When thinking about the idea of a pico, you have to understand that a pico is essentially a digital representation of "something". That "something" could be physical (like a temperature sensor) or conceptual (like a collection of sensors). The KRL rulesets installed on a given pico perform the magic that makes this digital representation behave the way you expect. And yet, how does a pico stay in sync with its physical device? How does it keep track of the new sensor you just added to the collection? How does it provide data to outside sources like web apps, or even a terminal using curl?

Here enter Events and Queries. Queries are very simple because the only thing they can do is call a function. This function is defined in the global block of a KRL ruleset installed on your pico. As a result, a query is not capable of changing state or taking action (like sending a text message). On the other hand, events can modify state and perform side effects. Incoming events are handled by the rules defined in a KRL ruleset.

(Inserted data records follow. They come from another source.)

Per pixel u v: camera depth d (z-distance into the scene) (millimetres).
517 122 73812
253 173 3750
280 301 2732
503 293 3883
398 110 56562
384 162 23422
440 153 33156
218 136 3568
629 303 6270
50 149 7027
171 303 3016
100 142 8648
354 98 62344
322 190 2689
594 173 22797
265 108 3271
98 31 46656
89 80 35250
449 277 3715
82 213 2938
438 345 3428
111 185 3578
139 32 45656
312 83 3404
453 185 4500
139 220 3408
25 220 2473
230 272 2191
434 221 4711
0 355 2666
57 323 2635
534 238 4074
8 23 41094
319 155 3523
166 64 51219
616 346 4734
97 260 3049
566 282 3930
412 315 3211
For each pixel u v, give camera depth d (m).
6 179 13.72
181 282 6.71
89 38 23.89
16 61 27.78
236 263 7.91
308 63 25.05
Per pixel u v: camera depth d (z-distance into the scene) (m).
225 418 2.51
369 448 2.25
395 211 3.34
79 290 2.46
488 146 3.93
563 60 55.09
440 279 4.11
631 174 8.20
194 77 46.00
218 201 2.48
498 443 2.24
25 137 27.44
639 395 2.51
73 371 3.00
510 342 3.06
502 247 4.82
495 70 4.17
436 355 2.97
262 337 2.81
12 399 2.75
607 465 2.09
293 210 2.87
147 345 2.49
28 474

This lesson aims to teach you how to send Events and Queries to a given pico.

Prerequisites

  • complete the Pico-Engine Quickstart

  • have the hello_world ruleset from the Quickstart installed in a pico

  • have installed Postman, or some other HTTP app.

Contents

Video Tutorial

 

video shows an older developer UI

It is still correct in its discussion of picos and KRL, but doesn't match the current developer UI



Pico as an internet citizen

A pico (quoting from Rebuilding KRL):

  • is capable of receiving events and queries on Internet channels,

  • interacts with other picos, even if they're hosted on another instance of the evaluator somewhere else on the Internet, and

  • can call and be called from Internet-hosted APIs.

Picos respond to events and queries using two different URL formats. Events are sent to a pico using the Sky Event API. Queries are made using the Sky Cloud API

The Sky Event API describes the event API pattern for a pico including what components are important and how those components are encoded in an HTTP method (GET or POST). The specific API for a given pico, however, depends on which rulesets are installed since it is rules that respond to events. Similarly, the Sky Cloud API defines the patterns for queries that a pico understands. Again this is a meta-API since the queries that any given pico responds to depend on the rulesets installed. Queries are thus implementable with different code than the event processing and, in practice, tend to be much faster.

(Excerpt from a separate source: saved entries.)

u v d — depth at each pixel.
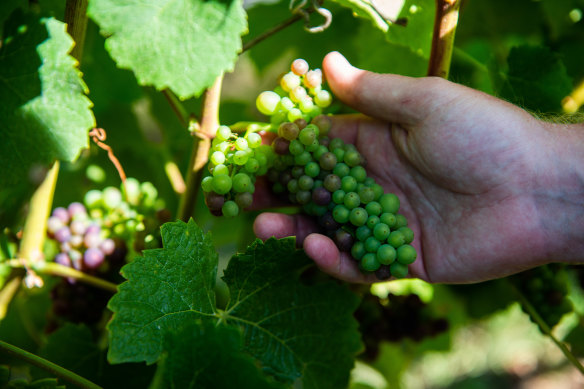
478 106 0.42
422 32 0.44
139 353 0.36
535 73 0.47
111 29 0.39
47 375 0.43
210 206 0.40
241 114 0.57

A pico has multiple URL's that can be used to query its state and send it events.

events

Here is a sample URL that sends an event to a pico like the one you created in the Pico-Engine Quickstart:

http://localhost:3000/sky/event/ckcvuri6r0017conl4siq0q3r/1556/echo/hello

Breaking this URL into components:

  • "http://" identifies HTTP as the protocol

  • "localhost:3000" is the domain name and port of the pico engine which hosts the pico

  • "sky/event" identifies this as an event for the pico

  • "ckcvuri6r0017conl4siq0q3r" is one of the pico's event channel identifiers (ECI) (yours will be different)

  • "1556" is an arbitrary string which serves as an event identifier (EID) and correlation ID. (useful when looking at logs)

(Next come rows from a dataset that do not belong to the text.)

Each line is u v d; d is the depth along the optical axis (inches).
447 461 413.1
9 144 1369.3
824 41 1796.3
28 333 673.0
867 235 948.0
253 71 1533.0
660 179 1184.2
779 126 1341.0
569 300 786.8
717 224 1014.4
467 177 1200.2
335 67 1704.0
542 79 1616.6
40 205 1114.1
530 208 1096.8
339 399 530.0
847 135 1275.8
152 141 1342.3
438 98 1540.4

  • "echo" identifies the domain of the event

  • "hello" identifies the type of the event

queries

Here is a sample URL that sends a query to a pico:

http://localhost:3000/sky/cloud/ckcvuri6r0017conl4siq0q3r/hello_world/hello?obj=Bob

This URL shares some components with the URL above for an event. The new components are:

  • "sky/cloud" identifies this as a query for the pico

  • "ckcvuri6r0017conl4siq0q3r" is one of the pico's event channel identifiers (ECI) (yours will be different)

  • "hello_world" is the ruleset identifier or RID

  • "hello" is the name of a shared function from that ruleset

  • "obj" is the name of an argument that the function expects

  • "Bob" is the value for that argument

Create a Channel

As you can see in the URLs for events and queries, channels are the way in which a pico can be identified by the pico engine.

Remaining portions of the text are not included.